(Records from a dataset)
-.-.-
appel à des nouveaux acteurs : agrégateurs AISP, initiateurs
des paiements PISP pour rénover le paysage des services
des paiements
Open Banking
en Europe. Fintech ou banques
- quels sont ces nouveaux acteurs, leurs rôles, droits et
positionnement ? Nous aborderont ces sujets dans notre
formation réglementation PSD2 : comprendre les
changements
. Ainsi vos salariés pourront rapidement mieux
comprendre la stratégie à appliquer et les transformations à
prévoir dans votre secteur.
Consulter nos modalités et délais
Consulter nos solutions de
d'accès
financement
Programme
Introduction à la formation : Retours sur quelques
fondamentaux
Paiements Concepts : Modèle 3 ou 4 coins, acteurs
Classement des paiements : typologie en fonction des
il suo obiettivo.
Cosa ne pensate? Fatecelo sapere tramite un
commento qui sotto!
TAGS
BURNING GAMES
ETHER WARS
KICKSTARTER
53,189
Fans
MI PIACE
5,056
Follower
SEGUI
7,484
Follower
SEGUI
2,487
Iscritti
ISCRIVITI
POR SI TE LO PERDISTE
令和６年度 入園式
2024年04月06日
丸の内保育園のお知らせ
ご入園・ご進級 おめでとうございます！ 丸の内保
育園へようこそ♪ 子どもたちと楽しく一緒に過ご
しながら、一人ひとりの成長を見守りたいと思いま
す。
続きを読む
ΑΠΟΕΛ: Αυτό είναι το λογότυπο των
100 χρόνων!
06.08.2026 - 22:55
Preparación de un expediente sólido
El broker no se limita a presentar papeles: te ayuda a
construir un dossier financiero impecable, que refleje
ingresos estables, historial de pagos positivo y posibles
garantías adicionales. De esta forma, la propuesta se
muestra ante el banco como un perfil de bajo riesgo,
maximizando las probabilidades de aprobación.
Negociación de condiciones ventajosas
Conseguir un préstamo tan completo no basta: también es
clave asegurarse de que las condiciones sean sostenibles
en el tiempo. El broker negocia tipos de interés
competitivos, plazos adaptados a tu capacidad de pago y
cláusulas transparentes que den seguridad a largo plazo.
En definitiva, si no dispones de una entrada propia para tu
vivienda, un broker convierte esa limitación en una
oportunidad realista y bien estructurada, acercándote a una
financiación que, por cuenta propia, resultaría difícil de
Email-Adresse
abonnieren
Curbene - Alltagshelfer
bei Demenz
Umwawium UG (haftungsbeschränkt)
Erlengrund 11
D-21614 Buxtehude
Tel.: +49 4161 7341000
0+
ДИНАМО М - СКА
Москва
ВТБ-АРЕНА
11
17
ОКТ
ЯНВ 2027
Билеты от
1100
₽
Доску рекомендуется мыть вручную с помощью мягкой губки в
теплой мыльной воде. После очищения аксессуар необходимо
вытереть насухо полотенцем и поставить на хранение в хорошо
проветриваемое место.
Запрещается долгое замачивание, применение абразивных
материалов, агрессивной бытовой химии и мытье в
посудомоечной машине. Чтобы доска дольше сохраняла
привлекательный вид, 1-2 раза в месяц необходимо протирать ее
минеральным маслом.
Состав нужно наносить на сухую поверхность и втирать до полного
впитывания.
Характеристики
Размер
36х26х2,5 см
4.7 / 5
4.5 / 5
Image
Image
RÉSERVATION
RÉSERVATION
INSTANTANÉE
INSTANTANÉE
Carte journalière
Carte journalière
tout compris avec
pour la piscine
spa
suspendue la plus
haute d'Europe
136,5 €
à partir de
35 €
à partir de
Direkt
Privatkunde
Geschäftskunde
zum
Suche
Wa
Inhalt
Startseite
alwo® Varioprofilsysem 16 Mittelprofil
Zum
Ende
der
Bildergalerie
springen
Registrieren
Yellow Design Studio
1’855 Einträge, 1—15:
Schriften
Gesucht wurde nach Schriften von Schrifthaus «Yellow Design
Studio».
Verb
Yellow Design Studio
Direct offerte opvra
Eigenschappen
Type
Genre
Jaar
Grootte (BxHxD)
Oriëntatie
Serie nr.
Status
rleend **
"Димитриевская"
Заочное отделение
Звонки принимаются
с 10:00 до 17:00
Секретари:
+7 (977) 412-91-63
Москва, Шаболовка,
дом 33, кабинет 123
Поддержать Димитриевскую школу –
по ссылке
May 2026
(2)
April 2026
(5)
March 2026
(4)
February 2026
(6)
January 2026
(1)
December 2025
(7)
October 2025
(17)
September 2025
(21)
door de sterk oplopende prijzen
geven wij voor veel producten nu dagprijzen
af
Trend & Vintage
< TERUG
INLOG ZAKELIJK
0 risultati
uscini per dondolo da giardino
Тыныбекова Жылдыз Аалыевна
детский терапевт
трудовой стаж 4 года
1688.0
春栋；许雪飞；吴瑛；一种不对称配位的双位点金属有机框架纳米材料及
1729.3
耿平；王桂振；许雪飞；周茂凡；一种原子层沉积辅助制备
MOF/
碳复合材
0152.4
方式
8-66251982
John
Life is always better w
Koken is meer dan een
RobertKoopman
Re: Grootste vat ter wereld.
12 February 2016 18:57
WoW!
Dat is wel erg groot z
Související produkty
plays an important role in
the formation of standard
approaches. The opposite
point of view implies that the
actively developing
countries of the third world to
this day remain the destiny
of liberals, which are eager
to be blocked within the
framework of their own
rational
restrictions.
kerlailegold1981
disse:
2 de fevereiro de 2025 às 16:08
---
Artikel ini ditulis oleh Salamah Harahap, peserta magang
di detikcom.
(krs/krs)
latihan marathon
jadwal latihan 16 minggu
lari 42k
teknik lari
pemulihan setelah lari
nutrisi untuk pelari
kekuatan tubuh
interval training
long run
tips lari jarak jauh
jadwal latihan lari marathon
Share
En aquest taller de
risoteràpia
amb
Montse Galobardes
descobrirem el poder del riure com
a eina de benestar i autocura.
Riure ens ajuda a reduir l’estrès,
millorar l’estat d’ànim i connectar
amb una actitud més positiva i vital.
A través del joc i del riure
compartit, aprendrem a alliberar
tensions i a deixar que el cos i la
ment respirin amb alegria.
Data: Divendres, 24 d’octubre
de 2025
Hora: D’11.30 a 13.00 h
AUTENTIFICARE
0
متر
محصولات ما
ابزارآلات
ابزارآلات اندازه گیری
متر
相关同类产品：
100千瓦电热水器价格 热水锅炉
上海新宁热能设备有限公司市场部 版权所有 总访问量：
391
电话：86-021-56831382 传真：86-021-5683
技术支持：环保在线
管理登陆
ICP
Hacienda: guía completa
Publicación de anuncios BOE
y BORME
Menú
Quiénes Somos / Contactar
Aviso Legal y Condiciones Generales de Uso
-.-.-
Work order. Read through the entries and copy every line that includes "Consulter".

Output below.
Consulter nos modalités et délais
Consulter nos solutions de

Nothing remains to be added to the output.